Com a ajuda de Christian Lehmann, o primeiro médico a revelar os preços exorbitantes praticados por Raoult e os hospitais de Marselha, a reportagem do canal France 2 calculou o número total de hospitalizações por inflamação respiratória em 2020: “Nos hospitais de Marselha, rede da qual depende o IHU, foram 24 mil, o que equivale a 58% de todas as hospitalizações de um dia por esse motivo na França no ano passado”.

“É uma anomalia estatística total. A única explicação possível que encontramos é que, na época, era praticamente impossível prescrever a hidroxicloroquina se o paciente não estivesse hospitalizado”, analisa Lehmann.

“Hospitalizações que, portanto, serviram para prescrever o medicamento emblemático defendido pelo professor Raoult”, afirma a reportagem.

A rede regional de hospitais de Marselha disse que perdoou a maioria das dívidas de pacientes sem convênio que fizeram uma reclamação. De todo modo, embolsou os valores pagos pelos demais.

À reportagem, Pierre Pinzelli, secretário geral da Assistência Pública de Hospitais de Marselha, sugeriu que não houve fiscalização: “O que nos guia é o melhor atendimento aos pacientes, não a melhor fatura para o hospital. Se a seguridade social quiser fiscalizar, ela irá nos fiscalizar”.

Segundo a reportagem, o hospital do professor Raoult garante que as faturas não custaram um centavo sequer a mais para a seguridade social. Esta, por sua vez, foi procurada por diversas vezes mas não respondeu às perguntas da emissora France 2.

No último domingo, o senador Bernard Jomier interpelou o ministério francês da Saúde.

“As faturas desses serviços (do IHU) deveriam ser de 8 a 10 vezes mais baratas. Observa-se que número de hospitalizações muito curtas (de 0 a uma noite) para ‘infecções inflamatórias respiratórias para pessoas com mais de 17 anos’ foi multiplicada de 2019 para 2020 por 14 na Ilha de França (Paris e região), 9,8 no Grande Leste (primeiro grande foco da epidemia de Covid-19 no país) enquanto em Marselha a multiplicação foi de 491, ou 40,8% das hospitalizações de duração muito curta para essas patologias em toda a França”, calcula.

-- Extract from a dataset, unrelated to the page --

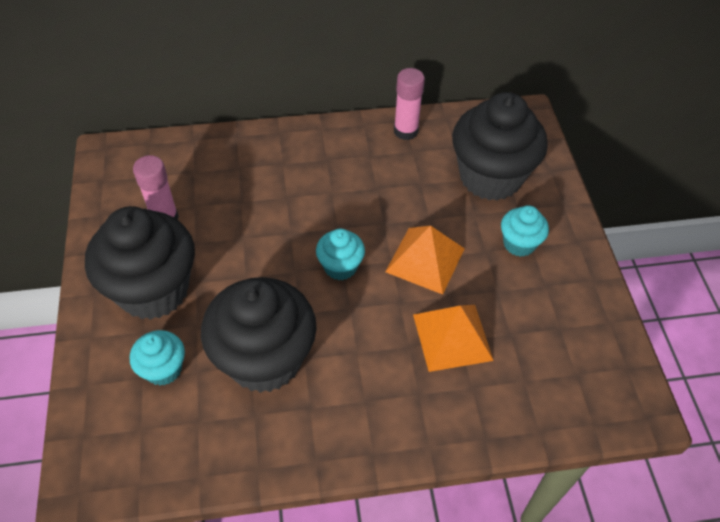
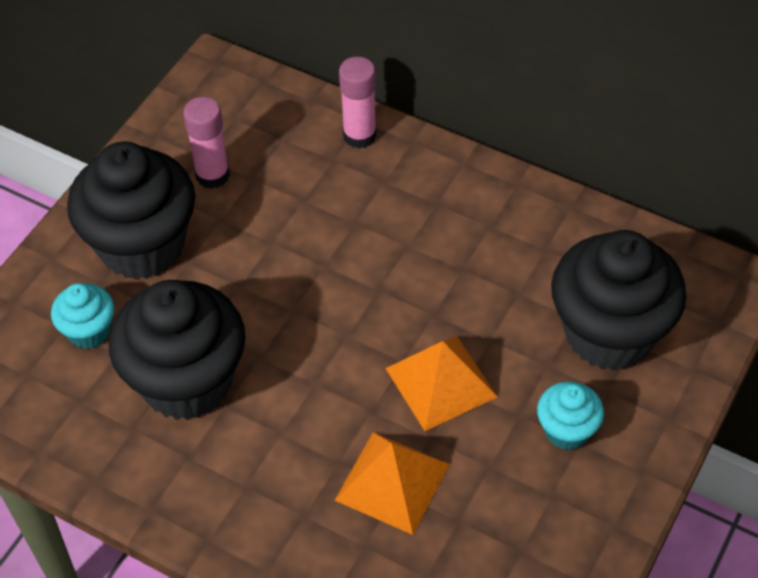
camera: 40 degrees right, 0 degrees up
turquoise cupcake [316,229,365,280] -> none
pink glue stick [394,68,425,140] -> pink glue stick moved to [339,57,377,149]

“Esses altos custos para um estabelecimento público representa uma sobrecarga muito grande para a seguridade social, os organismos complementares e também para os pacientes sem convênio. Relatos apontam pessoas que não haviam sido avisadas do preço das consultas e em dificuldade para pagar as cobranças”, aponta.

“Essas informações concernem um IHU inclusive questionado quanto à sua governança depois de uma inspeção geral social e da administração da educação nacional, ambas em 2015. A política de publicações e os conflitos de interesse de certos dirigentes vêm reforçando essas indagações desde então.”

Quase uma semana depois de questionado, o Ministério da Saúde ainda não respondeu ao senador. Didier Raoult é processado na França por diferentes conselhos de medicina, que o acusam de charlatanismo.